把概念明确并且极具可操作性的美国式“三民主义”翻译为“民有、民治、民享”的孙中山,所采用的偏偏是大而化之的没有可操作性的中国式“三民主义”,即“民族主义、民权主义和民生主义”,这一中国式“三民主义”在国民党“打天下、救天下、坐天下、治天下”的历史过程中,更被奉为一党训政的神圣教义。
曾经在《文学革命论》中高调响应“首举义旗之急先锋……吾友胡适”的陈独秀,鉴于胡适等英美派教授学者对于苏俄社会主义及中国共产党的不支持、不配合,在1924年的《留美学生》一文中极端表态说:“美国限制移民律,竟影响到中国赴美的留学生,以至未动身的不能动身,已动身的到了美国不能登岸,在普通感情上,我们应该愤恨美国,然而我却十分感谢美国。因为在一般留美学生成绩上看起来,几乎无一人不反对革命运动,几乎无一人不崇拜金钱与美国,这种人少一个好一个;若是美国简直不许一个中国人去留学,那才是为中国造福不浅。”

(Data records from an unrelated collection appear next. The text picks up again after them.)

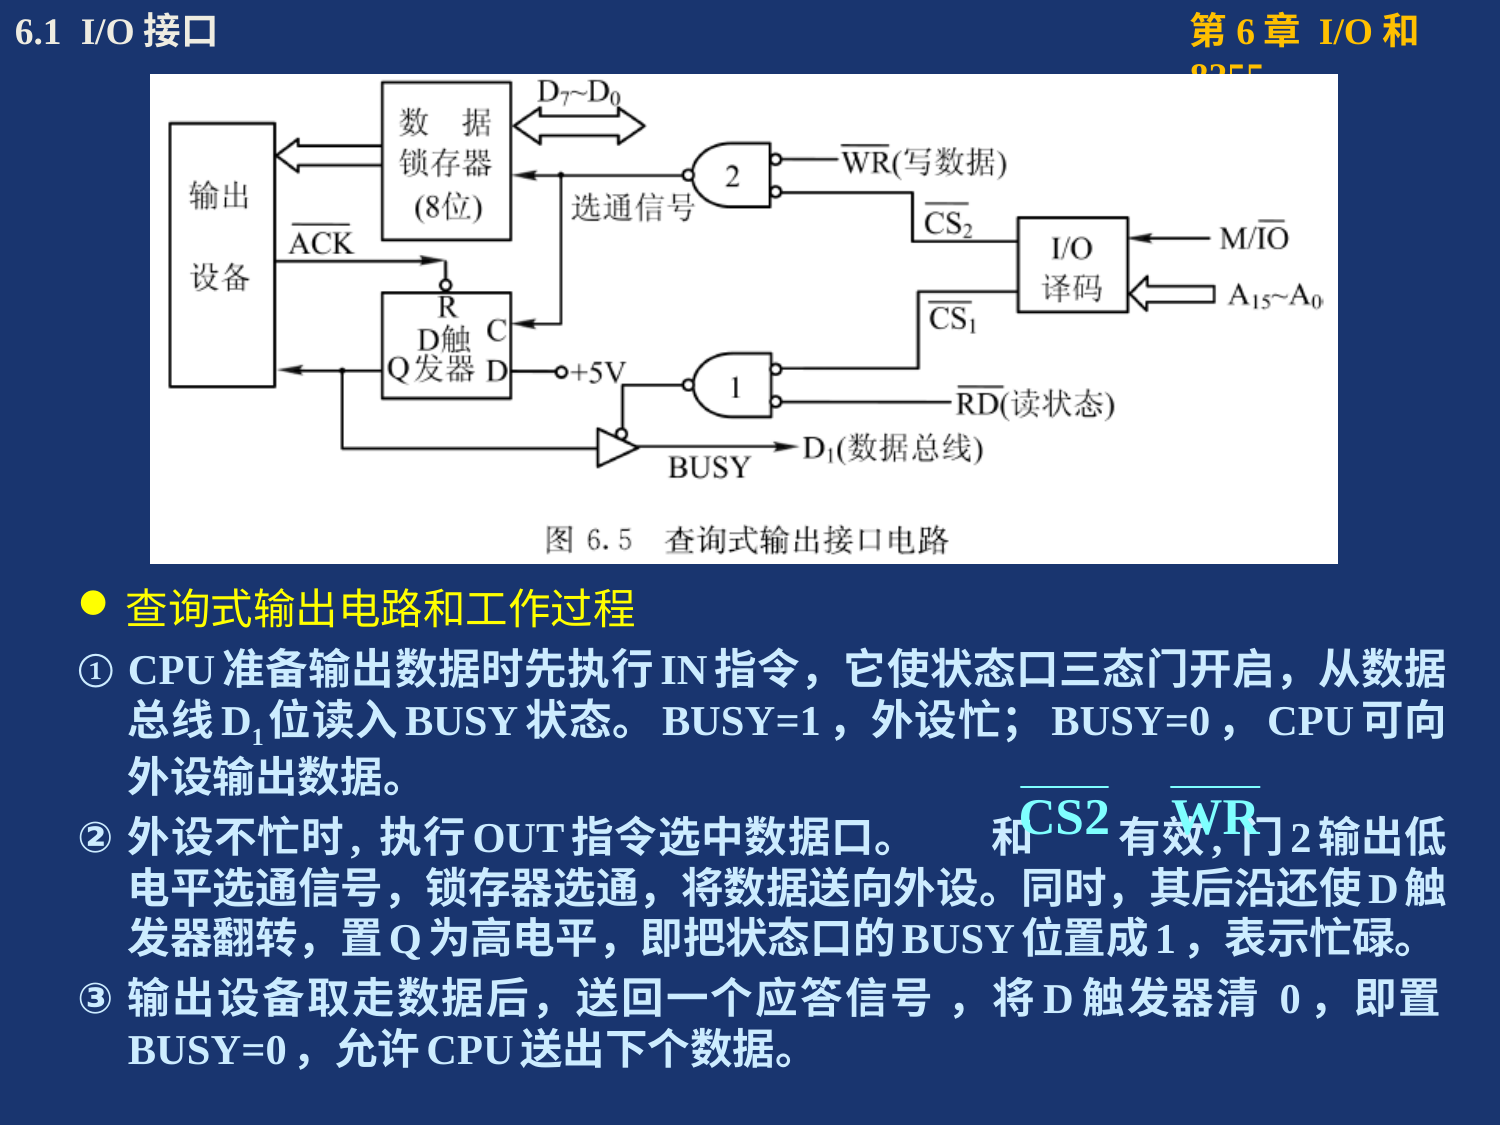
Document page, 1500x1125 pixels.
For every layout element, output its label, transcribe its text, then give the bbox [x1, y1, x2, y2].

picture [149, 74, 1338, 565]
list 查询式输出电路和工作过程 CPU准备输出数据时先执行IN指令，它使状态口三态门开启，从数据总线D1位读入BUSY状态。BUSY=1，外设忙；BUSY=0，CPU可向外设输出数据。 外设不忙时, 执行OUT指令选中数据口。 和 有效, 门2输出低电平选通信号，锁存器选通，将数据送向外设。同时，其后沿还使D触发器翻转，置Q为高电平，即把状态口的BUSY位置成1，表示忙碌。 输出设备取走数据后，送回一个应答信号 ，将D触发器清 0，即置BUSY=0，允许CPU送出下个数据。 [62, 575, 1463, 1125]
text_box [1012, 774, 1120, 849]
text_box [1162, 774, 1270, 849]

另一位中共创始人李大钊,对于包括“民有、民治、民享”在内的美国文明,同样采用了拒绝排斥的态度。1927年初,他曾经打算写信给远在英国的胡适,“劝他仍旧从俄国回来,不要让他往西去打美国回来。”
站在国民党元老李石曾及其法日派一边,与北京大学的英美派教授针锋相对的鲁迅,在1926年10月23日致许广平信中,更是迁怒于捍卫美国“民有、民治、民享”的文明制度并且解放过成千上万美国黑奴的林肯:“林肯之类的事,我是不大要看,但在这里,能有好的影片看么?”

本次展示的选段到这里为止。